▶ _Written request_: Which lines in the listing below contain the string "horizontal"? Return each such line in full.

▶ _Stored rows_:
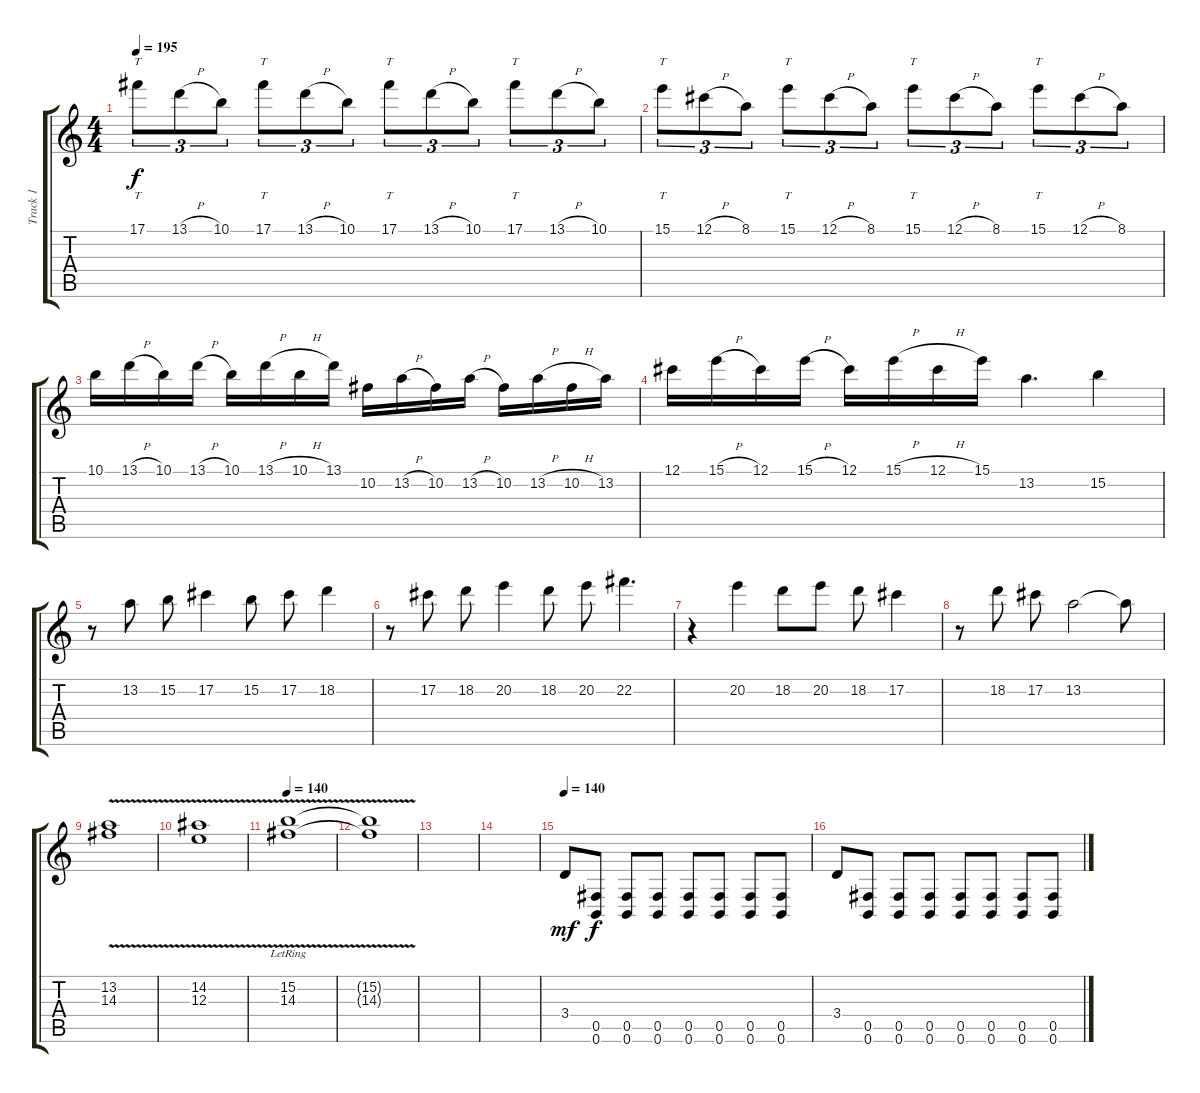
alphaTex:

\track ("Track 1" "Track 1") {instrument distortionguitar}
\staff {score tabs}
\tuning (Db4 Ab3 E3 B2 Gb2 B1) {hide}
\ts (4 4)
\tempo 195
\clef g2
\ks c
17.1.8{tt tu (3 2) dy f} 13.1{h}.8{tu (3 2)} 10.1.8{tu (3 2)} 17.1.8{tt tu (3 2)} 13.1{h}.8{tu (3 2)} 10.1.8{tu (3 2)} 17.1.8{tt tu (3 2)} 13.1{h}.8{tu (3 2)} 10.1.8{tu (3 2)} 17.1.8{tt tu (3 2)} 13.1{h}.8{tu (3 2)} 10.1.8{tu (3 2)} |
15.1.8{tt tu (3 2)} 12.1{h}.8{tu (3 2)} 8.1.8{tu (3 2)} 15.1.8{tt tu (3 2)} 12.1{h}.8{tu (3 2)} 8.1.8{tu (3 2)} 15.1.8{tt tu (3 2)} 12.1{h}.8{tu (3 2)} 8.1.8{tu (3 2)} 15.1.8{tt tu (3 2)} 12.1{h}.8{tu (3 2)} 8.1.8{tu (3 2)} |
10.1.16 13.1{h}.16 10.1.16 13.1{h}.16 10.1.16 13.1{h}.16 10.1{h}.16 13.1.16 10.2.16 13.2{h}.16 10.2.16 13.2{h}.16 10.2.16 13.2{h}.16 10.2{h}.16 13.2.16 |
12.1.16 15.1{h}.16 12.1.16 15.1{h}.16 12.1.16 15.1{h}.16 12.1{h}.16 15.1.16 13.2.4{d} 15.2.4 |
r.8 13.2.8 15.2.8 17.2.4 15.2.8 17.2.8 18.2.4 |
r.8 17.2.8 18.2.8 20.2.4 18.2.8 20.2.8 22.2.4{d} |
r.4 20.2.4 18.2.8 20.2.8 18.2.8 17.2.4 |
r.8 18.2.8 17.2.8 13.2.2 13.2{t}.8 |
(13.2{v} 14.3).1 |
(14.2{v} 12.3).1 |
\tempo 140
(15.2{v lr} 14.3{v lr}).1 |
(15.2{t} 14.3{t}).1 |
|
|
\tempo 140
3.4.8{dy mf} (0.5 0.6).8{dy f} (0.5 0.6).8 (0.5 0.6).8 (0.5 0.6).8 (0.5 0.6).8 (0.5 0.6).8 (0.5 0.6).8 |
3.4.8 (0.5 0.6).8 (0.5 0.6).8 (0.5 0.6).8 (0.5 0.6).8 (0.5 0.6).8 (0.5 0.6).8 (0.5 0.6).8
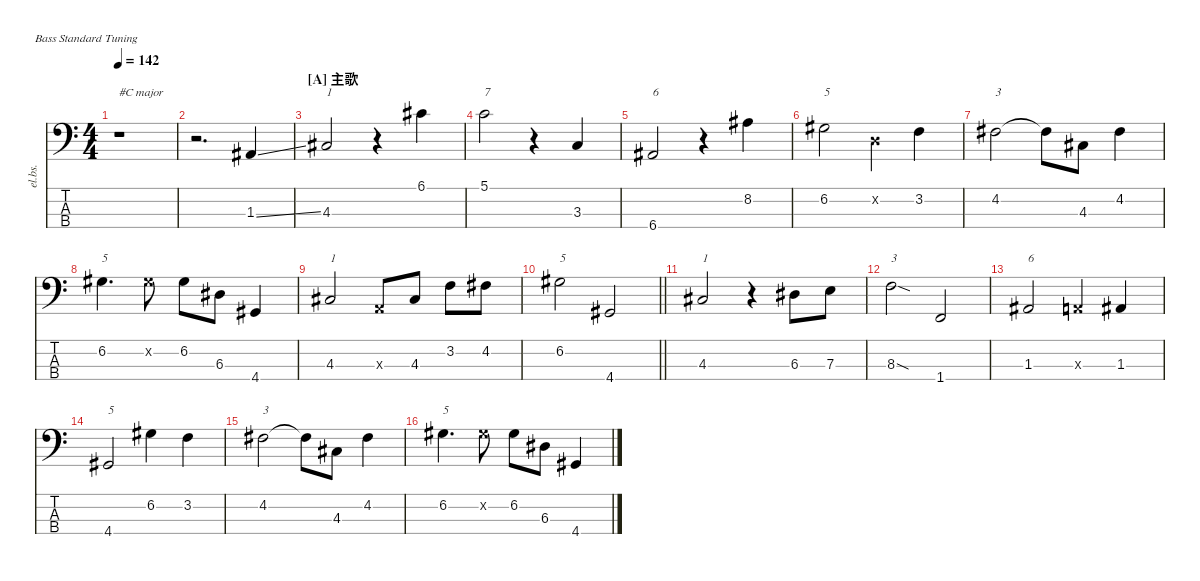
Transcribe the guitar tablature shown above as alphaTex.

\defaultSystemsLayout 4
\hideDynamics
\bracketExtendMode nobrackets
\track ("Electric Bass" "el.bs.") {instrument electricbassfinger}
\staff {score tabs}
\tuning (G2 D2 A1 E1)
\ts (4 4)
\tempo 142
\clef f4
\ks c
r.1{txt "#C major" dy mf instrument electricbassfinger beam Down} |
r.2{d beam Down} 1.3{ss acc #}.4{beam Up} |
\section ("A" "主歌")
4.3{acc #}.2{txt "1" beam Up} r.4{beam Down} 6.1{acc #}.4{beam Down} |
5.1.2{txt "7" beam Down} r.4{beam Down} 3.3.4{beam Up} |
6.4{acc #}.2{txt "6" beam Up} r.4{beam Down} 8.2{acc #}.4{beam Down} |
6.2{acc #}.2{txt "5" beam Down} 0.2{x}.4{beam Down} 3.2.4{beam Down} |
4.2{acc #}.2{txt "3" beam Down} 4.2{t acc #}.8{beam Down} 4.3{acc #}.8{beam Down} 4.2{acc #}.4{beam Down} |
6.2{acc #}.4{d txt "5" beam Down} 6.2{x acc #}.8{beam Down} 6.2{acc #}.8{beam Down} 6.3{acc #}.8{beam Down} 4.4{acc #}.4{beam Up} |
4.3{acc #}.2{txt "1" beam Up} 0.3{x}.8{beam Up} 4.3{acc #}.8{beam Up} 3.2.8{beam Down} 4.2{acc #}.8{beam Down} |
\barLineRight lightlight
6.2{acc #}.2{txt "5" beam Down} 4.4{acc #}.2{beam Up} |
4.3{acc #}.2{txt "1" beam Up} r.4{beam Down} 6.3{acc #}.8{beam Down} 7.3.8{beam Down} |
8.3{sod}.2{txt "3" beam Down} 1.4.2{beam Up} |
1.3{acc #}.2{txt "6" beam Up} 0.3{x}.4{beam Up} 1.3{acc #}.4{beam Up} |
4.4{acc #}.2{txt "5" beam Up} 6.2{acc #}.4{beam Down} 3.2.4{beam Down} |
4.2{acc #}.2{txt "3" beam Down} 4.2{t acc #}.8{beam Down} 4.3{acc #}.8{beam Down} 4.2{acc #}.4{beam Down} |
6.2{acc #}.4{d txt "5" beam Down} 6.2{x acc #}.8{beam Down} 6.2{acc #}.8{beam Down} 6.3{acc #}.8{beam Down} 4.4{acc #}.4{beam Up}
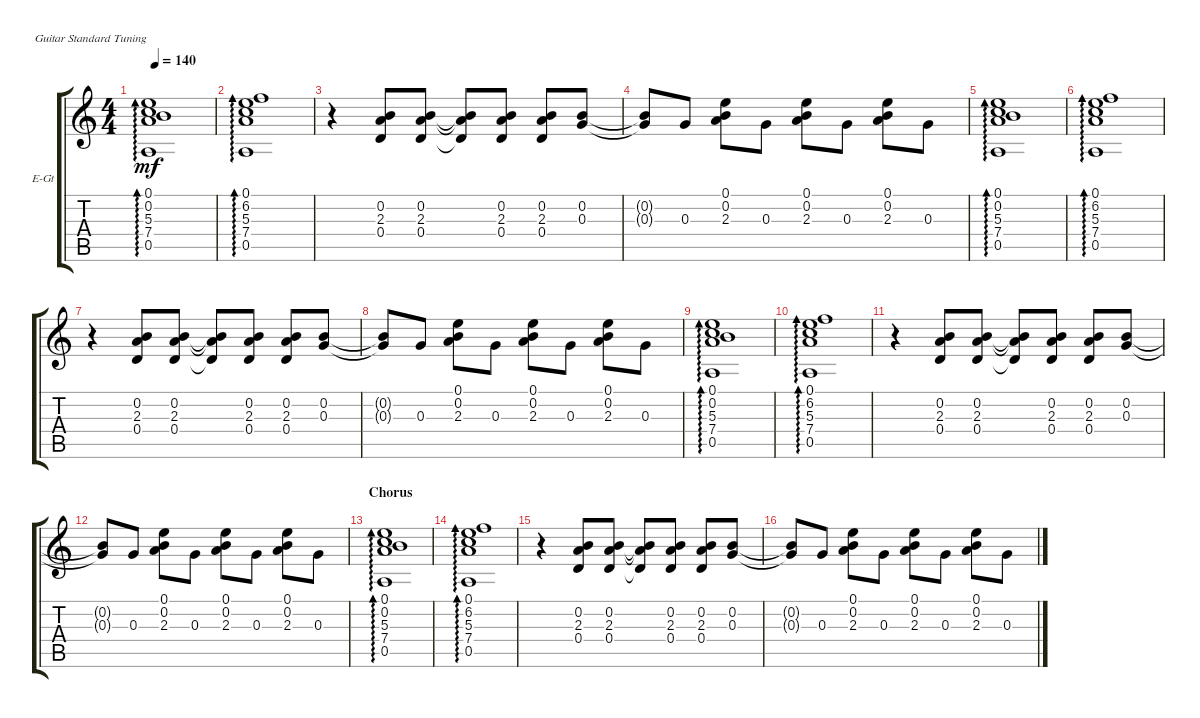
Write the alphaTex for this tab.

\defaultSystemsLayout 4
\bracketExtendMode groupsimilarinstruments
\firstSystemTrackNameOrientation horizontal
\otherSystemsTrackNameOrientation horizontal
\track ("Electric Guitar" "E-Gt") {instrument overdrivenguitar}
\staff {score tabs}
\tuning (E4 B3 G3 D3 A2 E2)
\ts (4 4)
\tempo 140
\clef g2
\scale
0.333333
\ks c
(0.5 7.4 5.3 0.2 0.1).1{ad 0 dy mf} |
\scale
0.333333 (0.5 7.4 5.3 6.2 0.1).1{ad 0} |
\scale
0.333333 r.4 (0.4 2.3 0.2).8 (0.4 2.3 0.2).8 (0.4{t} 2.3{t} 0.2{t}).8 (0.4 2.3 0.2).8 (0.4 2.3 0.2).8 (0.3 0.2).8 |
\scale
0.333333 (0.3{t} 0.2{t}).8 0.3.8 (2.3 0.2 0.1).8 0.3.8 (2.3 0.2 0.1).8 0.3.8 (2.3 0.2 0.1).8 0.3.8 |
\scale
0.333333 (0.5 7.4 5.3 0.2 0.1).1{ad 0} |
\scale
0.333333 (0.5 7.4 5.3 6.2 0.1).1{ad 0} |
\scale
0.333333 r.4 (0.4 2.3 0.2).8 (0.4 2.3 0.2).8 (0.4{t} 2.3{t} 0.2{t}).8 (0.4 2.3 0.2).8 (0.4 2.3 0.2).8 (0.3 0.2).8 |
\scale
0.333333 (0.3{t} 0.2{t}).8 0.3.8 (2.3 0.2 0.1).8 0.3.8 (2.3 0.2 0.1).8 0.3.8 (2.3 0.2 0.1).8 0.3.8 |
\scale
0.333333 (0.5 7.4 5.3 0.2 0.1).1{ad 0} |
\scale
0.333333 (0.5 7.4 5.3 6.2 0.1).1{ad 0} |
\scale
0.333333 r.4 (0.4 2.3 0.2).8 (0.4 2.3 0.2).8 (0.4{t} 2.3{t} 0.2{t}).8 (0.4 2.3 0.2).8 (0.4 2.3 0.2).8 (0.3 0.2).8 |
\scale
0.333333 (0.3{t} 0.2{t}).8 0.3.8 (2.3 0.2 0.1).8 0.3.8 (2.3 0.2 0.1).8 0.3.8 (2.3 0.2 0.1).8 0.3.8 |
\section ("" "Chorus")
\scale
0.333333 (0.5 7.4 5.3 0.2 0.1).1{ad 0} |
\scale
0.333333 (0.5 7.4 5.3 6.2 0.1).1{ad 0} |
\scale
0.333333 r.4 (0.4 2.3 0.2).8 (0.4 2.3 0.2).8 (0.4{t} 2.3{t} 0.2{t}).8 (0.4 2.3 0.2).8 (0.4 2.3 0.2).8 (0.3 0.2).8 |
\scale
0.333333 (0.3{t} 0.2{t}).8 0.3.8 (2.3 0.2 0.1).8 0.3.8 (2.3 0.2 0.1).8 0.3.8 (2.3 0.2 0.1).8 0.3.8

▶ _Response to the task_:
\firstSystemTrackNameOrientation horizontal
\otherSystemsTrackNameOrientation horizontal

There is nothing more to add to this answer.